Microsoft extends deal with virtualization partner

24.07.2006
Microsoft Corp. and open-source virtualization software vendor XenSource Inc. expanded their unlikely alliance last week, agreeing to work together to make the next version of Windows Server interoperable with Xen-enabled Linux distributors. The two companies said that companies using the Longhorn release of Windows Server will be able to run multiple instances of Windows and Linux on a single system, including versions of the open-source operating system that support the Xen technology. In addition, Microsoft will provide technical support for Xen installations.

The plan to integrate the technologies "is good from a Xen standpoint," said Charles King, an analyst at Pund-IT Inc. in Hayward, Calif.

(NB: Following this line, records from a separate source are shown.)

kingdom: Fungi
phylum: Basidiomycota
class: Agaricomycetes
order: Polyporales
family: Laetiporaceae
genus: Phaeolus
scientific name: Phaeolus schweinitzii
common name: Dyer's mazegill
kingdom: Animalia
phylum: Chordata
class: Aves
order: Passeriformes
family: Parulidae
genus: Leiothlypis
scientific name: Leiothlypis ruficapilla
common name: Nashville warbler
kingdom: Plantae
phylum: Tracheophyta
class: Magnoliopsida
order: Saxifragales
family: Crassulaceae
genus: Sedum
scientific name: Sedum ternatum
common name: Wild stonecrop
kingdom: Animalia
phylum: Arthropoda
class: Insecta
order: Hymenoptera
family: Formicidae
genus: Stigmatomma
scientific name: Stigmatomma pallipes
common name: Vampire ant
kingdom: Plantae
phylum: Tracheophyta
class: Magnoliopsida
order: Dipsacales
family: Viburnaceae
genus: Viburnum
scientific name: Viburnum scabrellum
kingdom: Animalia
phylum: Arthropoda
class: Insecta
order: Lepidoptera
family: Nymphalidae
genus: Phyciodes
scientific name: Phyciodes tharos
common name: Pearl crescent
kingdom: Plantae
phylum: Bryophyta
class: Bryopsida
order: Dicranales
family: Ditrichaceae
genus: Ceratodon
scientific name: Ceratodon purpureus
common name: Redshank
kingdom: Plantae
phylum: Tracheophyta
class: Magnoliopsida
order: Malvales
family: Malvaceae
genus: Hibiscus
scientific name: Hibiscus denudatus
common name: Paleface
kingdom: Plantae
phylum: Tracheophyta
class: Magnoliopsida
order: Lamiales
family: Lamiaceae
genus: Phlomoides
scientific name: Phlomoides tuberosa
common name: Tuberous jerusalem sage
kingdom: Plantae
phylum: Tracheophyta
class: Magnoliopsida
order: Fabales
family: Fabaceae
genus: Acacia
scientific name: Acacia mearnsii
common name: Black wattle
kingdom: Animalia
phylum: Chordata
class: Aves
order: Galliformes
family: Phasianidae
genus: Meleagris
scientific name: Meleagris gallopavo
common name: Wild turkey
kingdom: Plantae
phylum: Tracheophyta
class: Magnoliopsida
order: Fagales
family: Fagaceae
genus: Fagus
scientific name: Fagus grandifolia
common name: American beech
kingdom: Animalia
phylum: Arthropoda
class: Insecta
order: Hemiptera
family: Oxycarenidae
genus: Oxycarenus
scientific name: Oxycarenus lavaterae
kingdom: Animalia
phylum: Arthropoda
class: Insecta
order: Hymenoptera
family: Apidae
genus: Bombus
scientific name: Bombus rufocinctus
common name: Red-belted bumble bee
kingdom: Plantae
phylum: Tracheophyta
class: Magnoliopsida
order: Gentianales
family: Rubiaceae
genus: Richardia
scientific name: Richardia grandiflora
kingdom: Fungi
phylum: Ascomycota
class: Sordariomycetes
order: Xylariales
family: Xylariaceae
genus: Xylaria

The deal will enable XenSource to create a multi-operating-system virtualization platform, King said. He added that it's also a smart move "for Microsoft to acknowledge that Linux is not going to go away from the corporate data center."

Better Performance Microsoft already lets companies using its Virtual Server 2005 software on top of Windows Server 2003 run multiple instances of Windows and Linux as guest operating systems, said Jeff Price, senior director of the Windows Server group. But as a result of Microsoft's alliance with XenSource, the Longhorn release of the server operating system should provide better performance and more manageability, he said. For now, there is only one Xen-enabled Linux distribution available: Novell Inc.'s SUSE Linux Enterprise Server 10 software, which the company officially rolled out last week. Red Hat Inc. is expected to follow with a Xen-enabled update to Red Hat Enterprise Linux by year's end.

In April, Palo Alto, Calif.-based XenSource agreed to license Microsoft's Virtual Hard Disk format. That allows its upcoming XenEnterprise "hypervisor" -- the technology actually used to create multiple guest operating systems -- to import virtual machines created under Microsoft's current version of Virtual Server.

XenEnterprise is expected to be released this quarter. With it, the Xen technology will also compete with Microsoft's virtualization offerings, as well as with products from market leader VMware Inc.

Gordon Haff, an analyst at Illuminata Inc., said Xen is "still quite new technology that will take some time to prove itself out in the market." The deal between Microsoft and XenSource should help in that regard, Haff added.